A Mother’s Regret Beneath the Angkor Rain

The skies above Angkor Wat had turned gray, heavy with rain and memory.
It wasn’t just another storm that day — it felt like the heavens themselves were mourning something unseen.

Beneath an ancient banyan tree, Old Jade sat alone with her baby, the rain soaking her fur until it clung to her thin, tired frame. The baby monkey, full of restless innocence, squeaked and tugged at her arm, seeking warmth and milk. But Jade’s body was weary — her strength had long been fading after days of hunger and endless searching for food among the wet stones of the ruins.

The baby cried louder. Each sound pierced through the rhythm of the falling rain. Jade turned her head sharply. Her patience — that gentle, eternal patience of a mother — finally broke.
In a flash of pain and exhaustion, she lifted her hand and struck the little one.

The forest froze.
The raindrops seemed to hang in midair.

The baby stared at her — wide-eyed, stunned. His tiny body shook, not from the cold, but from confusion.
He didn’t understand. To him, Jade was the only safety in this wide, wet world. And suddenly, that safety had become something that hurt.

Old Jade’s chest heaved as she realized what she had done.
The sound of her own hand echoing against the baby’s soft body felt louder than thunder. She turned her face away, but her breath caught, trembling with regret.

She didn’t mean to hurt him. She never did.
But survival in the wild isn’t kind. Hunger twists the heart; exhaustion blurs the line between care and frustration. Sometimes love breaks before it bends.

The baby whimpered, crawling a few inches away, tail dragging through the mud. He sat there, soaked, his little hands clutching his belly, his eyes never leaving her face. That look — small, trusting, wounded — shattered Jade’s heart.

And then… she moved.

Old Jade reached out slowly, hesitantly, her arm shaking. The baby flinched, unsure — but then, something inside him remembered her warmth. He crawled back toward her chest, pressing his wet head against her fur.

Jade pulled him close, tighter than before.
The rain continued to fall, but now it washed away more than dirt — it carried her guilt, her exhaustion, her sorrow. She rocked him gently, whispering silent apologies into his tiny ears, hoping somehow he understood.

It was one of those moments you never forget — where nature reveals something human. Watching them, you could feel every mother’s secret fear: that one day, love might not be enough. That survival might make you do something you can’t undo.

But love, even bruised, finds its way back.

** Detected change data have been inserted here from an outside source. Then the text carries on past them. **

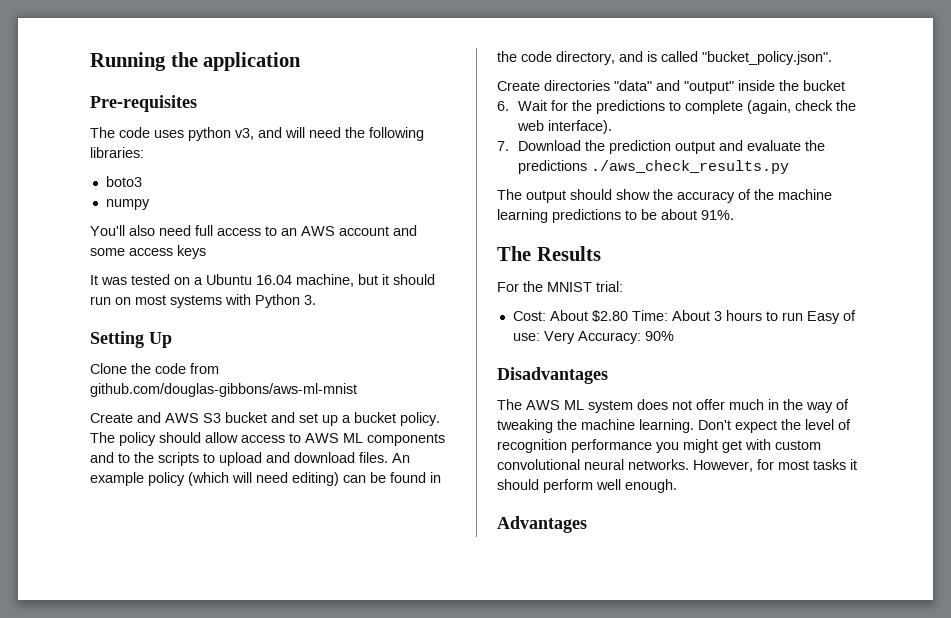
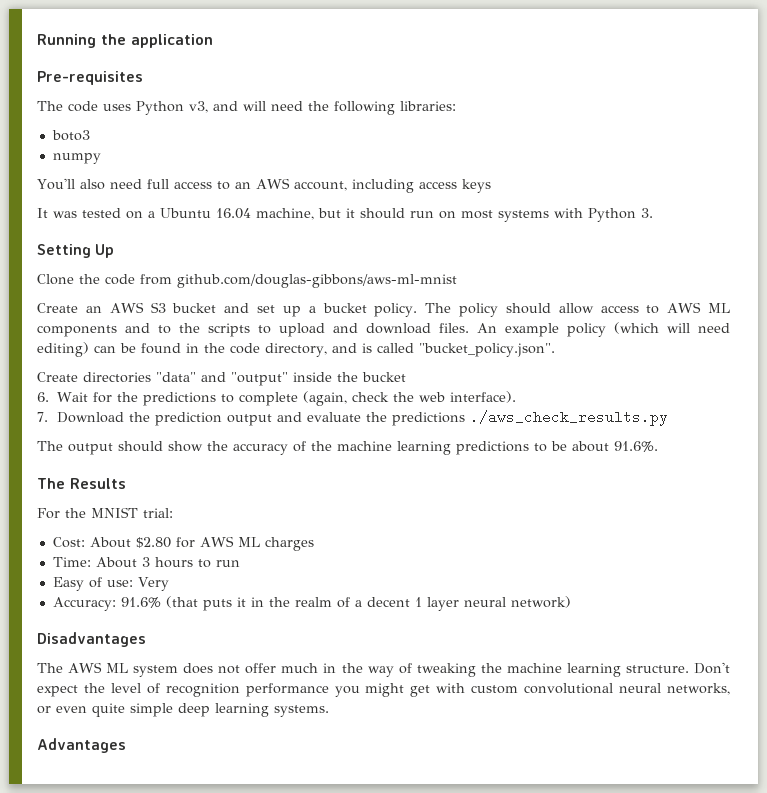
[188,127,231,141] python -> [136,101,184,115] Python
[339,225,417,236] [90,248,125,256] account and some -> [293,179,414,193] account, including
[137,412,161,423] and -> [85,306,102,313] an
[701,210,734,220] 91%. -> [614,441,658,452] 91.6%.
(628, 316) none -> [175,536,314,551] for AWS ML charges //
(803, 316) none -> (240, 563) //
[577,331,674,344] Accuracy: 90% -> [52,596,571,611] // Accuracy: 91.6% (that puts it in the realm of a decent 1 layer neural network)
[639,419,694,433] learning. -> [566,663,689,677] learning structure.
[628,459,857,472] [497,479,677,493] networks. However, for most tasks it should perform well enough. -> [666,683,730,695] [37,703,329,717] networks, or even quite simple deep learning systems.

The baby eventually stopped crying. His small eyes fluttered shut, lulled by her heartbeat. Old Jade kept rocking him until the rain softened into mist and the light began to change, turning the leaves into glimmers of gold.

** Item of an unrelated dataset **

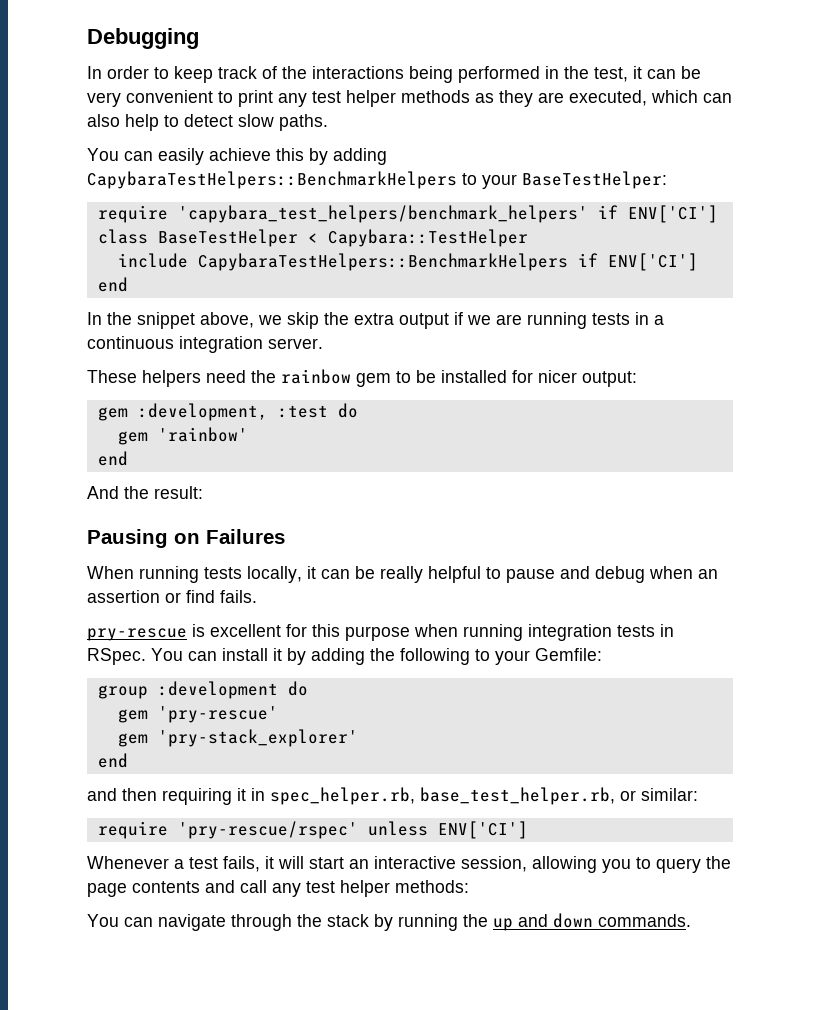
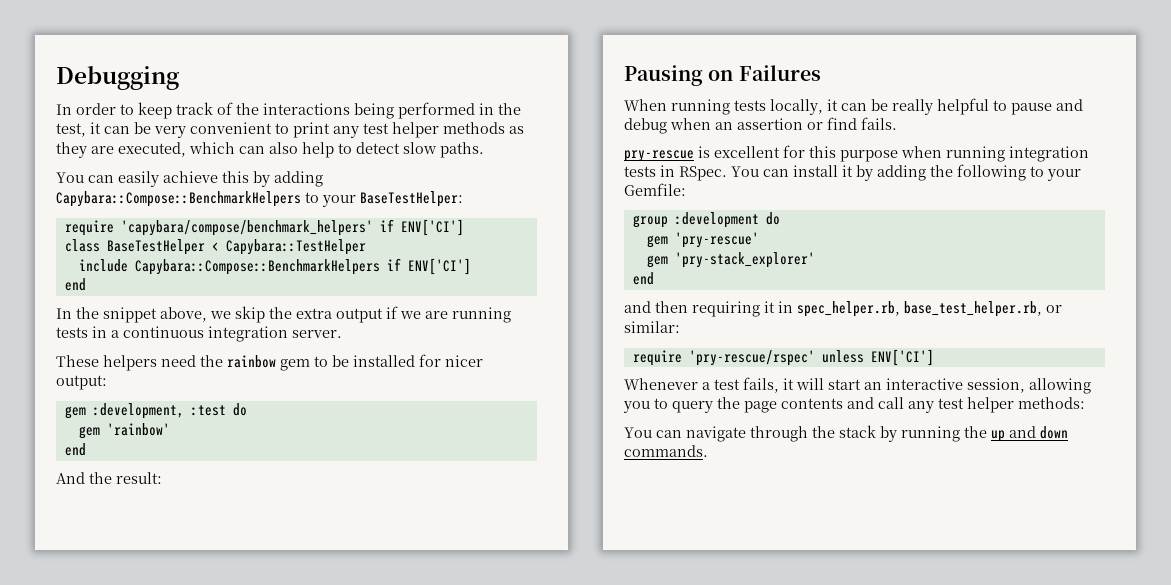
[87,171,457,189] CapybaraTestHelpers::BenchmarkHelpers -> [56,191,301,207] Capybara::Compose::BenchmarkHelpers
[177,205,588,223] 'capybara_test_helpers/benchmark_helpers' -> [120,220,373,236] 'capybara/compose/benchmark_helpers'
[197,253,568,271] CapybaraTestHelpers::BenchmarkHelpers -> [134,259,380,275] Capybara::Compose::BenchmarkHelpers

In that quiet, the world seemed to forgive her too.

I stood there for a long while, hidden behind the roots, unable to leave. I thought about all the mothers I’ve known — human and otherwise — who carry the same weight, who love so fiercely it hurts.
Jade reminded me that love is not always gentle. Sometimes it’s raw. Sometimes it breaks us before it heals us. But it always endures.

As the forest fell silent again, I saw the baby lift his face and nuzzle her cheek.
And for the first time that day, Old Jade smiled — a tired, trembling smile — as if the rain had finally forgiven her.